Oh thank you, never thought of looking for Italian radio, have just found it on net and am listening to Radio Uno!

My PIL have Italian tv, but you have to get seperate satelite dish and box, and Italian TV is BAD!! But when we move might pursuade DP to set it up for me.

Thanks for you're advice!

OP posts:
BlauerEngel · 12/02/2010 10:27

Si, é molto difficilé!

Agree with frakkin totally. When I was trying to reactivate my French I found a website with a news podcast that was read slowly with simple French, and a script underneath. I would play it a bit at a time and then repeat sentences to myself to get the language rhythm into my mind. I also found the BBC language website enormously useful - they have great videos and games which you can watch in sequence as a course or just whenever.

A friend of mine stuck post-it notes all round her flat when she was learning German with the names of furniture/implements. After a while she took them down but carried on saying the word to herself every time she saw it.

When I taught EFL I got the students to buy packs of index cards. They wrote an item of vocabulary on one side, along with relevant information - the associated preposition, or the word in a sentence. On the reverse side they wrote the word in their own language. They went through the index cards one by one when sitting, eg, on the tube in the morning. A more systematic way of doing that is with a five box system. All the cards start off in the first box. You look at an index card, if you know the word you move it into the second box. If you don't it stays in the first box. When all the cards are in the second box you go through them again, if you know a card it lands in the third box, etc The goal is to get all the cards in the fifth box, because you have remembered all of them five times. This system is amazingly effective for remembering vocabulary.

Interested in this thread?

Then you might like threads about these subjects:

Bonsoir · 12/02/2010 10:28

Buy Italian magazines (Grazia?) and try to read those - things like recipes are quite easy to work out.

Also buy Italian films on DVD with English subtitles - you need to hear the language in context. Radio is very hard work IMO.

frakkinaround · 12/02/2010 10:46

Oooh and if you have an iphone you can download apps.

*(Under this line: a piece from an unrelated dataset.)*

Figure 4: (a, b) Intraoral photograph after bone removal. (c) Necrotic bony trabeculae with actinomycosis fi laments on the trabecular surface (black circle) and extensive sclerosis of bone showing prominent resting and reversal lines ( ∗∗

witchwithallthetrimmings · 12/02/2010 10:56

When i learned spanish i found it really helpfull to work out how differently they phrased their sentences. (they use reflexive tense whereas we would use passive, they say thinks like me falta (i need but literally it is lacking to me). Once you get that you begin to think in the different language and stop translating word for word. Good luck

LaRagazzaInglese · 02/03/2010 23:55

2 hours is not enough, you have to 'live' it to learn it. Watch dvds in italian (maybe even kids stuff that's really simple) subtitles in any language often aren't exactly what they're saying anyway, and some things are so hard to translate they just write something completely different. I watched 'La vita e' bella' about a million times (because i love it!) in italian with english subtitles, english with italian ST, italian with italian ST etc, also you can pause dvds and look things up in a dictionary!

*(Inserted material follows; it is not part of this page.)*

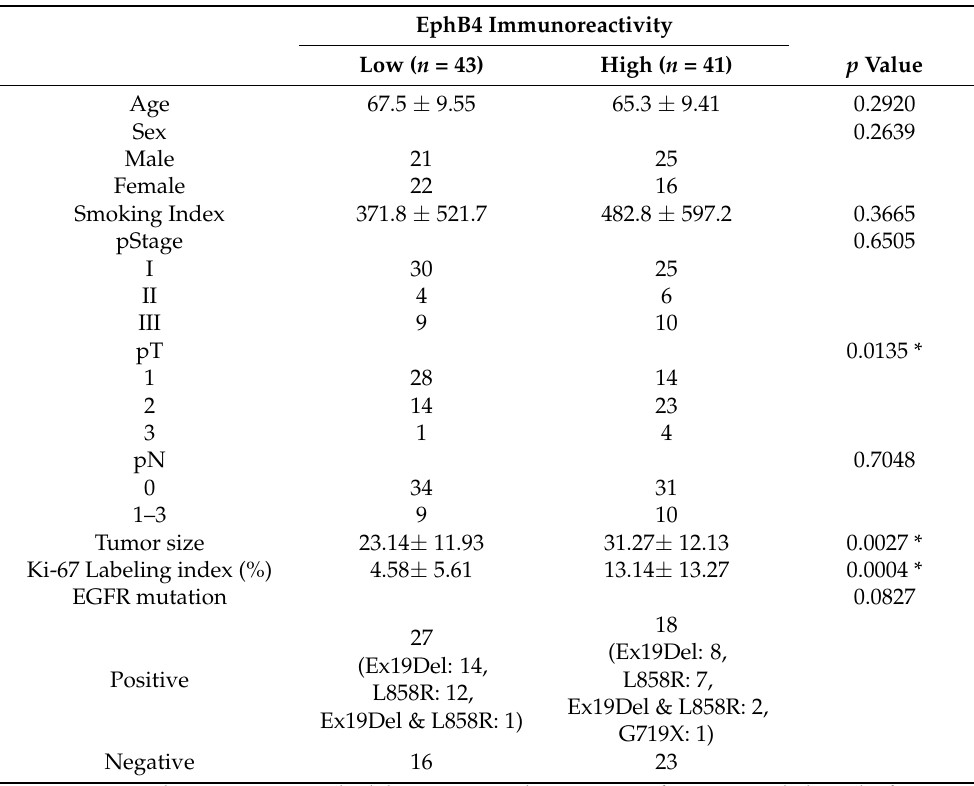
Table 1. The association between EphB4 immunoreactivity and clinicopathological factors in patients with lung adenocarcinoma ( n =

Radio is a good idea, they talk fast but it doesn't matter if you dont understand it, it just has to absorb subconciously.

'Italy' magazine has articles written twice in both languages.

I agree that italian tv is a pile of shite but it does help.

Never think about 'why' something is the way it is, and don't literally translate into english, you have to think italian.

As for your DP does he have italian speaking friends? mixing the 2 together is not recommended but it might get him used to it if he drops in the odd word here and there to test you?

And remember kids don't just learn from their parents, italian speaking friends or child-minders have a big impact too. It's worse to teach mistakes as a non mother tongue.

Good luck!

twosofar · 03/03/2010 17:58

I agree re DVDs. When I was learning Italian I watched films I was really familiar with like Dirty Dancing so I didn't have to concentrate on the plot and could focus on what they were saying.

You definitely need regular conversation, if your DP won't do it then maybe you could find a native speaker who will give you regular conversation - how about the PILs or would that be too weird?